While his forte is hotels, the UK-born designer paid his dues — and is still — illuminating the abodes of high-net-worth individuals and celebrities in Asia and further afield. Indeed, he was a major presence during the boom period of villa building in Phuket in the late 90s and the early Noughties.
He has since been enlisted to shed light on two Phuket properties owned by David Roberts, former CEO of the New York-based architecture firm Aedas.
Between 2011 and 2013, CWL and Bangkok-based architecture firm Ideal 1 collaborated on Roberts’ THB200-million (USD5.75 million) villa that sits on 8,400 square metres of prime parcel in the hills near Rawai Beach. The 1,731-square-metre structure radiates inside and out with LED external lights, in-ground uplights at all structural supports, uplit rubble walls, and even a home theatre fitted with fibre optics that evoke the night sky.
In terms of lighting, would you call David’s villa a smart home?

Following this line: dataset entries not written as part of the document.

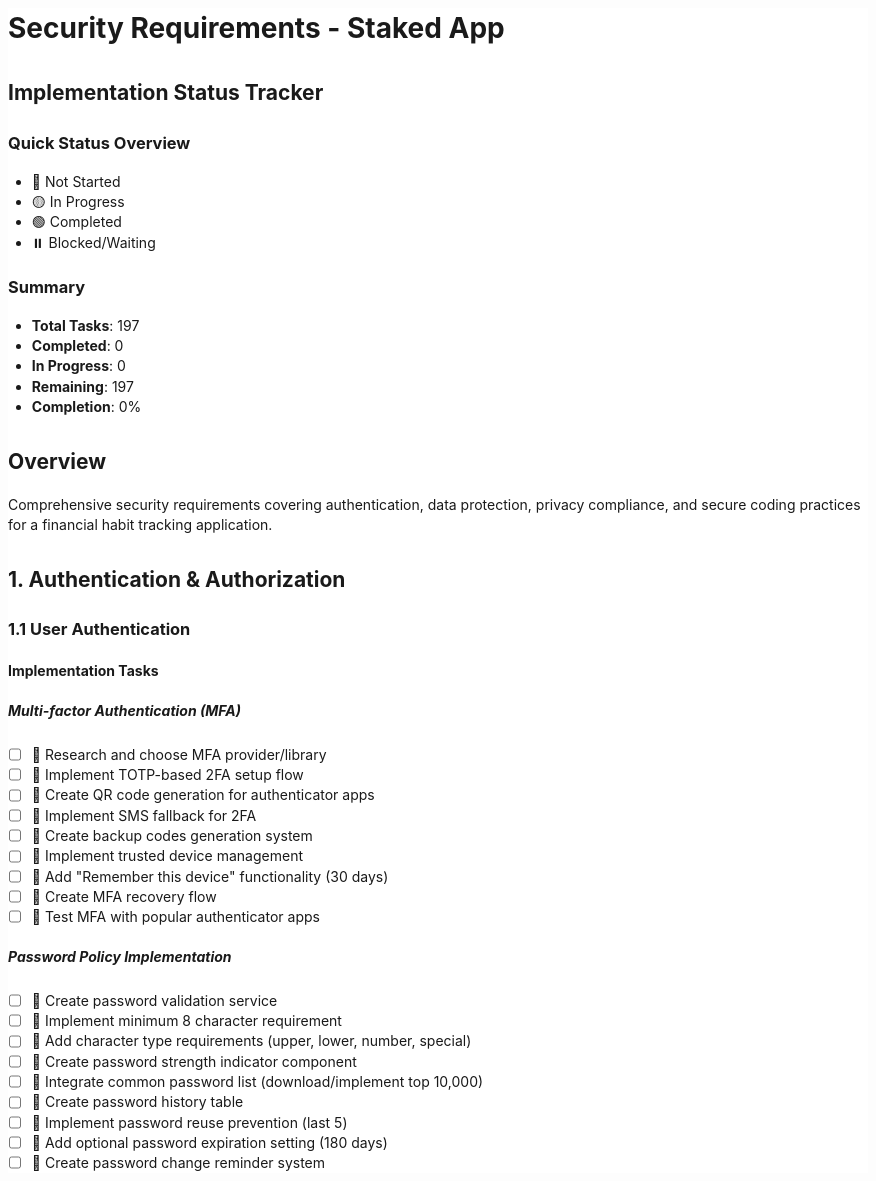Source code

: # Security Requirements - Staked App

## Implementation Status Tracker

### Quick Status Overview
- 🔴 Not Started
- 🟡 In Progress
- 🟢 Completed
- ⏸️ Blocked/Waiting

### Summary
- **Total Tasks**: 197
- **Completed**: 0
- **In Progress**: 0
- **Remaining**: 197
- **Completion**: 0%

## Overview
Comprehensive security requirements covering authentication, data protection, privacy compliance, and secure coding practices for a financial habit tracking application.

## 1. Authentication & Authorization

### 1.1 User Authentication

#### Implementation Tasks

##### Multi-factor Authentication (MFA)
- [ ] 🔴 Research and choose MFA provider/library
- [ ] 🔴 Implement TOTP-based 2FA setup flow
- [ ] 🔴 Create QR code generation for authenticator apps
- [ ] 🔴 Implement SMS fallback for 2FA
- [ ] 🔴 Create backup codes generation system
- [ ] 🔴 Implement trusted device management
- [ ] 🔴 Add "Remember this device" functionality (30 days)
- [ ] 🔴 Create MFA recovery flow
- [ ] 🔴 Test MFA with popular authenticator apps

##### Password Policy Implementation
- [ ] 🔴 Create password validation service
- [ ] 🔴 Implement minimum 8 character requirement
- [ ] 🔴 Add character type requirements (upper, lower, number, special)
- [ ] 🔴 Create password strength indicator component
- [ ] 🔴 Integrate common password list (download/implement top 10,000)
- [ ] 🔴 Create password history table
- [ ] 🔴 Implement password reuse prevention (last 5)
- [ ] 🔴 Add optional password expiration setting (180 days)
- [ ] 🔴 Create password change reminder system
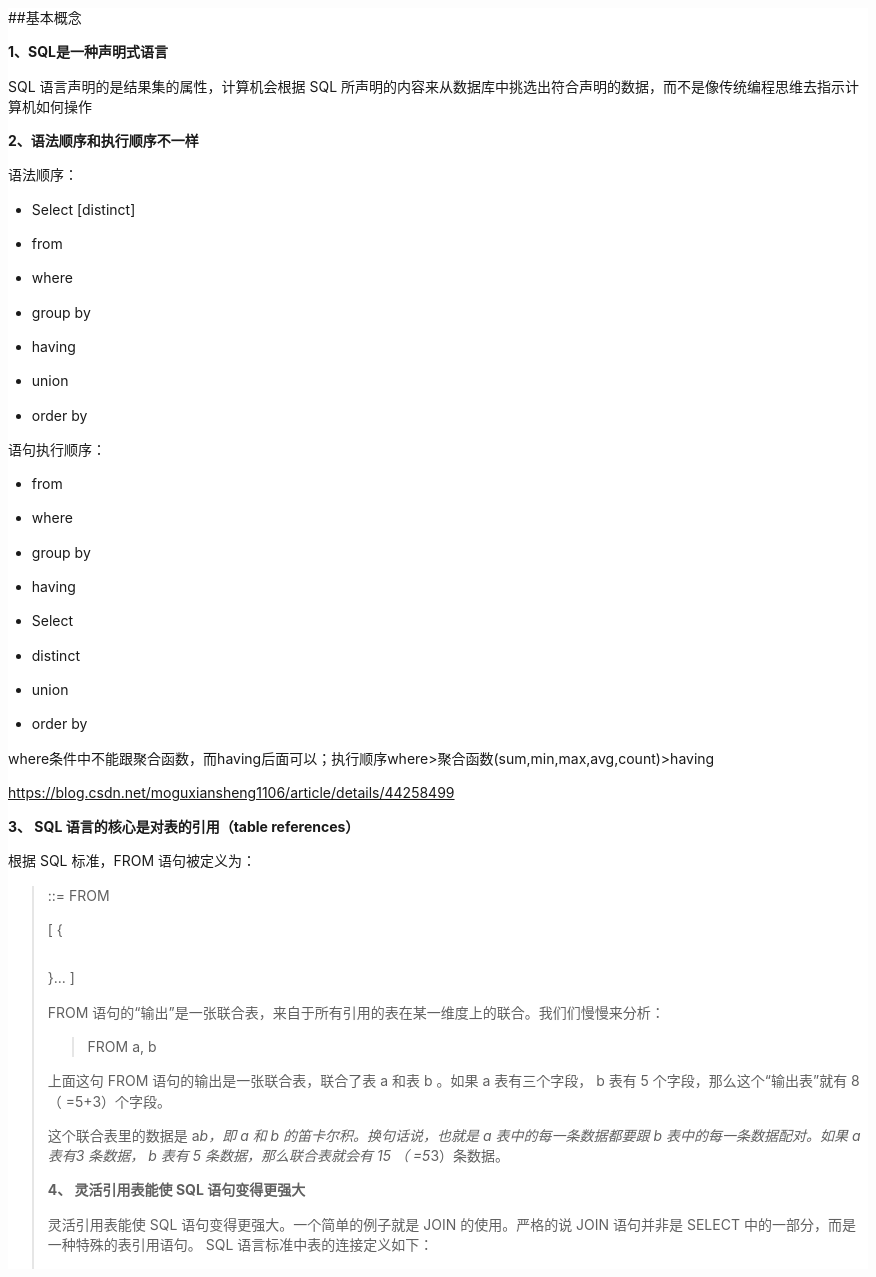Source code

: ##基本概念

**1、SQL是一种声明式语言**

SQL 语言声明的是结果集的属性，计算机会根据 SQL 所声明的内容来从数据库中挑选出符合声明的数据，而不是像传统编程思维去指示计算机如何操作

**2、语法顺序和执行顺序不一样**

语法顺序：

- Select [distinct]

- from

- where 

- group by

- having

- union

- order by

语句执行顺序：

- from

- where

- group by

- having

- Select

- distinct

- union

- order by

where条件中不能跟聚合函数，而having后面可以；执行顺序where>聚合函数(sum,min,max,avg,count)>having 

https://blog.csdn.net/moguxiansheng1106/article/details/44258499

**3、 SQL 语言的核心是对表的引用（table references）**

根据 SQL 标准，FROM 语句被定义为：

> <from clause> ::= FROM <table reference> [ { <comma> <table reference> }... ]

FROM 语句的“输出”是一张联合表，来自于所有引用的表在某一维度上的联合。我们们慢慢来分析：

> FROM a, b

上面这句 FROM 语句的输出是一张联合表，联合了表 a 和表 b 。如果 a 表有三个字段， b 表有 5 个字段，那么这个“输出表”就有 8 （ =5+3）个字段。

这个联合表里的数据是 a*b，即 a 和 b 的笛卡尔积。换句话说，也就是 a 表中的每一条数据都要跟 b 表中的每一条数据配对。如果 a 表有3 条数据， b 表有 5 条数据，那么联合表就会有 15 （ =5*3）条数据。

**4、 灵活引用表能使 SQL 语句变得更强大**

灵活引用表能使 SQL 语句变得更强大。一个简单的例子就是 JOIN 的使用。严格的说 JOIN 语句并非是 SELECT 中的一部分，而是一种特殊的表引用语句。 SQL 语言标准中表的连接定义如下：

The fact that the whole lighting system is integrated into one control system is pretty smart. If the owner hears a crash or noise outside he can just hit buttons on his bedside control panel, turning on all the external lights and the corridor lighting as a security feature.
The fact that all of the channels are dimmable is quite intelligent too. The lights are integrated to the security system so if the system detects an intrusion it will light all perimeter lighting and various other external lights – even if nobody is at the property.
Tell us more about the lighting scenes
There is a clock that turns on the external lighting at designated times. The lighting system calculates when it gets dark. It doesn’t come on at the same time throughout the year though, because the time of dusk changes across the year in Phuket. When it calculates the time for the lighting to come on, it runs with one lighting scene and then it fades into another lighting scene, which is usually softer.
The owner also has a handheld control in his car so that as he approaches the villa he can turn the lighting on.
What makes each villa you work on unique?
Each individual villa is custom designed; you can’t cut and paste. However, techniques may be similar. This depends on the effect we’re looking for or what the individual owners want. Some owners, especially Westerners, like lower-level lighting. They like to have quiet areas, no glare, a softer, orangey type of light — like candlelight.
Whereas if you do a property for moneyed Asians, they like it to be very bright. They’re not into intimacy and quiet spots so much.
How much has changed in terms of lighting advancements since you designed the villa?
LED light systems have developed significantly in the last three to four years. Now you’re unlikely to design with halogen or incandescent. It’s all going to be LED, whereas three or four years ago, it would be a mixture.
How would you define smart living?
Using technology to help you perform necessary functions to make life easier — not gimmicks.